---------- Data for review ----------

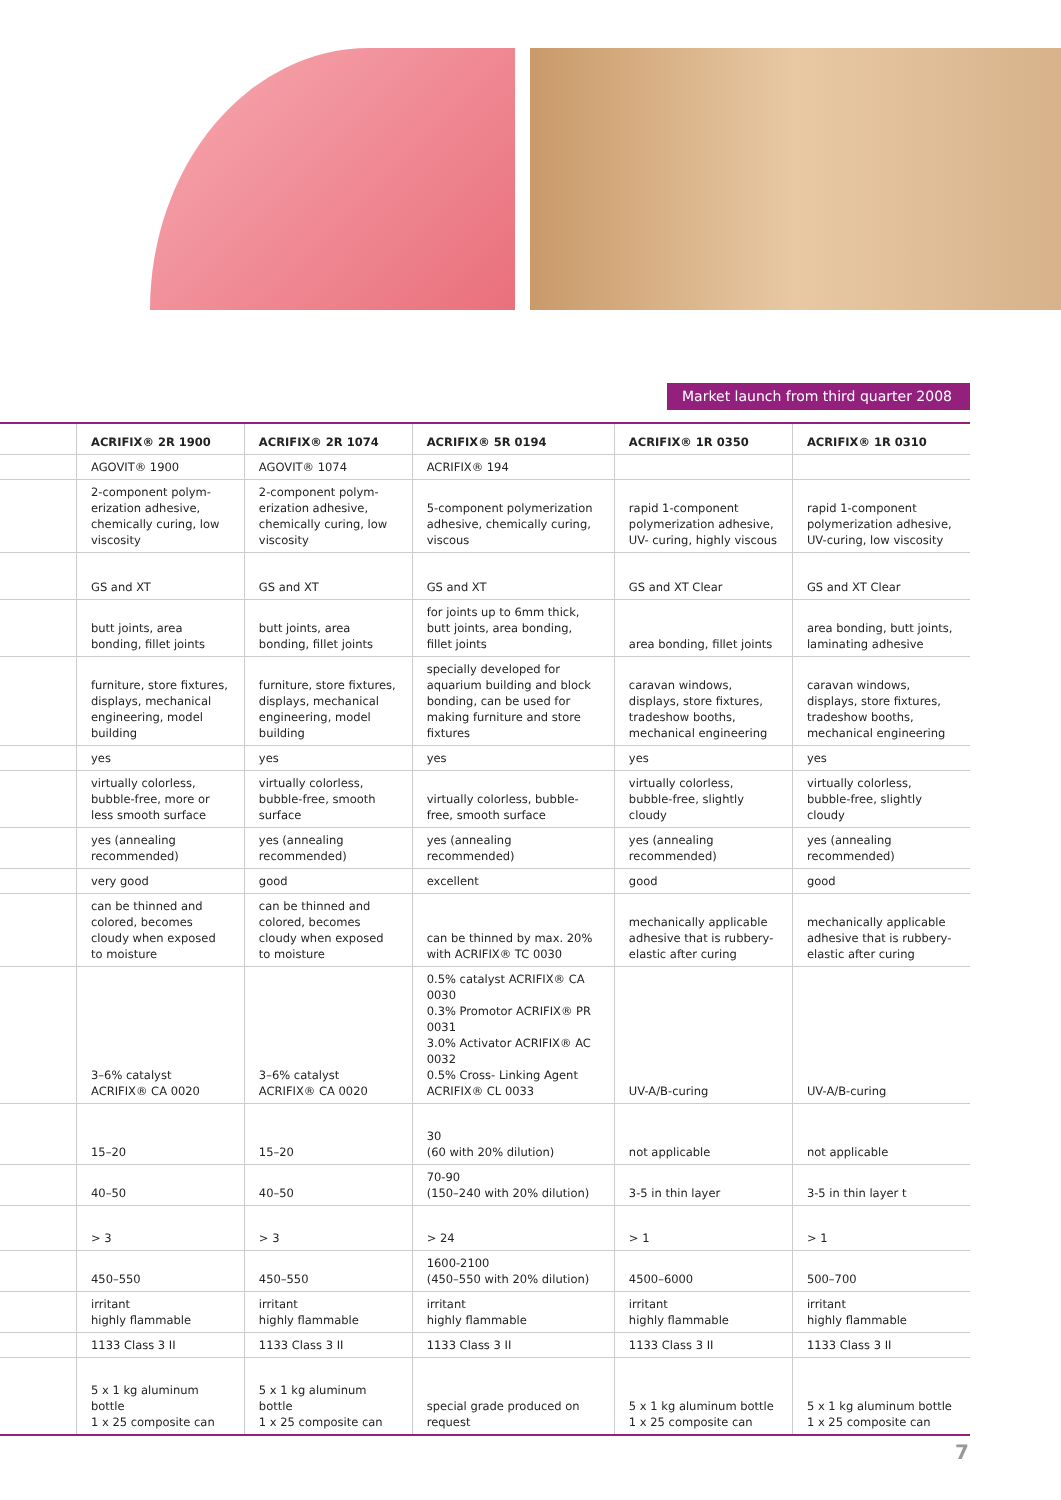Market launch from third quarter 2008
| | ACRIFIX® 2R 1900 | ACRIFIX® 2R 1074 | ACRIFIX® 5R 0194 | ACRIFIX® 1R 0350 | ACRIFIX® 1R 0310 |
| --- | --- | --- | --- | --- | --- |
| | AGOVIT® 1900 | AGOVIT® 1074 | ACRIFIX® 194 | | |
| | 2-component polym­erization adhesive, chemically curing, low viscosity | 2-component polym­erization adhesive, chemically curing, low viscosity | 5-component polymerization adhesive, chemically curing, viscous | rapid 1-component polymerization adhesive, UV- curing, highly viscous | rapid 1-component polymerization adhesive, UV-curing, low viscosity |
| | GS and XT | GS and XT | GS and XT | GS and XT Clear | GS and XT Clear |
| | butt joints, area bonding, fillet joints | butt joints, area bonding, fillet joints | for joints up to 6mm thick, butt joints, area bonding, fillet joints | area bonding, fillet joints | area bonding, butt joints, laminating adhesive |
| | furniture, store fixtures, displays, mechanical engineering, model building | furniture, store fixtures, displays, mechanical engineering, model building | specially developed for aquarium building and block bonding, can be used for making furniture and store fixtures | caravan windows, displays, store fixtures, tradeshow booths, mechanical engineering | caravan windows, displays, store fixtures, tradeshow booths, mechanical engineering |
| | yes | yes | yes | yes | yes |
| | virtually colorless, bubble-free, more or less smooth surface | virtually colorless, bubble-free, smooth surface | virtually colorless, bubble-free, smooth surface | virtually colorless, bubble-free, slightly cloudy | virtually colorless, bubble-free, slightly cloudy |
| | yes (annealing recommended) | yes (annealing recommended) | yes (annealing recommended) | yes (annealing recommended) | yes (annealing recommended) |
| | very good | good | excellent | good | good |
| | can be thinned and colored, becomes cloudy when exposed to moisture | can be thinned and colored, becomes cloudy when exposed to moisture | can be thinned by max. 20% with ACRIFIX® TC 0030 | mechanically applicable adhesive that is rubbery-elastic after curing | mechanically applicable adhesive that is rubbery-elastic after curing |
| | 3–6% catalyst ACRIFIX® CA 0020 | 3–6% catalyst ACRIFIX® CA 0020 | 0.5% catalyst ACRIFIX® CA 0030 0.3% Promotor ACRIFIX® PR 0031 3.0% Activator ACRIFIX® AC 0032 0.5% Cross- Linking Agent ACRIFIX® CL 0033 | UV-A/B-curing | UV-A/B-curing |
| | 15–20 | 15–20 | 30 (60 with 20% dilution) | not applicable | not applicable |
| | 40–50 | 40–50 | 70-90 (150–240 with 20% dilution) | 3-5 in thin layer | 3-5 in thin layer t |
| | > 3 | > 3 | > 24 | > 1 | > 1 |
| | 450–550 | 450–550 | 1600-2100 (450–550 with 20% dilution) | 4500–6000 | 500–700 |
| | irritant highly flammable | irritant highly flammable | irritant highly flammable | irritant highly flammable | irritant highly flammable |
| | 1133 Class 3 II | 1133 Class 3 II | 1133 Class 3 II | 1133 Class 3 II | 1133 Class 3 II |
| | 5 x 1 kg aluminum bottle 1 x 25 composite can | 5 x 1 kg aluminum bottle 1 x 25 composite can | special grade produced on request | 5 x 1 kg aluminum bottle 1 x 25 composite can | 5 x 1 kg aluminum bottle 1 x 25 composite can |
7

----------

▶ About this task
Look through the entries above and list every line containing "applicable".

▶ Exercise response
| | can be thinned and colored, becomes cloudy when exposed to moisture | can be thinned and colored, becomes cloudy when exposed to moisture | can be thinned by max. 20% with ACRIFIX® TC 0030 | mechanically applicable adhesive that is rubbery-elastic after curing | mechanically applicable adhesive that is rubbery-elastic after curing |
| | 15–20 | 15–20 | 30 (60 with 20% dilution) | not applicable | not applicable |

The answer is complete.